* [Задание A]
Перескажите текст о Спарте в двух предложениях.
* [Задание B]
Допишите следующую часть текста о Спарте, начиная сразу после его последнего предложения.

В Спарте искусства войны соединены были с искусствами муз; по словам спартанского поэта Алькмана, стали смело отвечают там сладкие звуки лютни; там процветает, говорит Пиндар, мудрость стариков, вместе со смелым копьем, хороводом, песнями и празднествами молодых. Перед сражением царь приносил жертвы музам, а войско наряжалось, как к празднику.
Строгая дисциплина, которой подчинена была молодежь, распространялась и на взрослых. Никто не должен был жить по собственному выбору и желанию, каждый спартанец обязан был вести предписанный образ жизни и во всех своих действиях следовать правилу, что он принадлежит не самому себе, а отечеству. Спартанец составлял кое-что лишь в связи со всеми гражданами; свободное образование, выше всеобщего уровня, было недозволенно и недоступно спартанцу. Это была односторонность жизни, отрезывавшая отдельным гражданам возможность всякого высшего духовного направления, вследствие чего весь народ отстал позже от свободного духовного развития прочих греков. Кроме того, учреждения Ликурга, принуждавшие спартанцев жить постоянно вместе вне дома, почти совершенно уничтожили в Спарте семейную жизнь, источник стольких прекрасных добродетелей, убежище более мягких сердечных чувств.

* [Предоставленные записи]
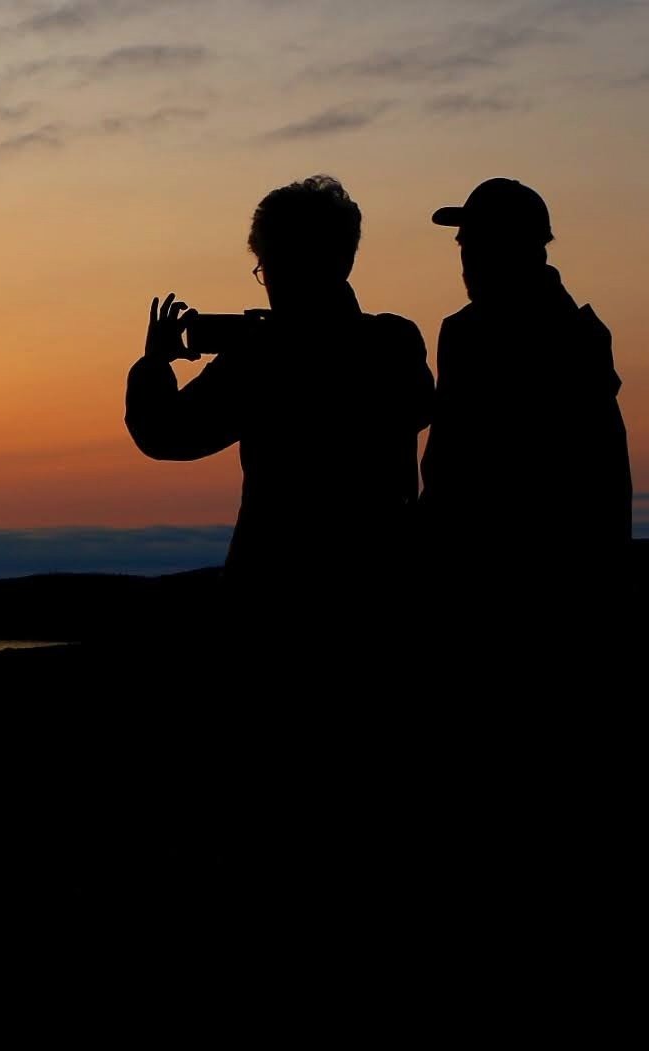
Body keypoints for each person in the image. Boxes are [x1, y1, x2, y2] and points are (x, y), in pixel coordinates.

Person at [124, 174, 435, 808]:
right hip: (383, 597)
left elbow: (168, 435)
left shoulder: (263, 359)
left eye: (265, 266)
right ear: (345, 256)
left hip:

* [Ответ A]
В Спарте военное дело сочеталось с искусствами муз: перед сражением царь приносил жертвы музам, а войско наряжалось, как к празднику. Строгая дисциплина обязывала каждого спартанца вести предписанный образ жизни и служить отечеству, что закрыло гражданам путь к высшему духовному развитию и почти уничтожило в Спарте семейную жизнь.

* [Ответ B]
Весь государственный строй и предписанный государством образ жизни, какие существовали в позднейшие века в Спарте, приписываемы были спартанцами и другими греками законодательству Ликурга. Но не подлежит сомнению, что ему приписаны были некоторые позднейшие учреждения и некоторые более ранние учреждения, лежавшие в основе древних дорических нравов и жизни, существовавшие и до Ликурга. Многое разумелось само собой; так, например, мнимое запрещение Ликурга повиноваться писаным законам: во время Ликурга греки едва начинали употреблять письмо. Запрещение золотой и серебряной монеты также едва ли принадлежит Ликургу, потому что еще долго после Ликурга золото и серебро были редкостью у греков. Тут мы опять встречаемся со стремлением греков приписывать вещи, далеко лежащие друг от друга, одному блестящему имени.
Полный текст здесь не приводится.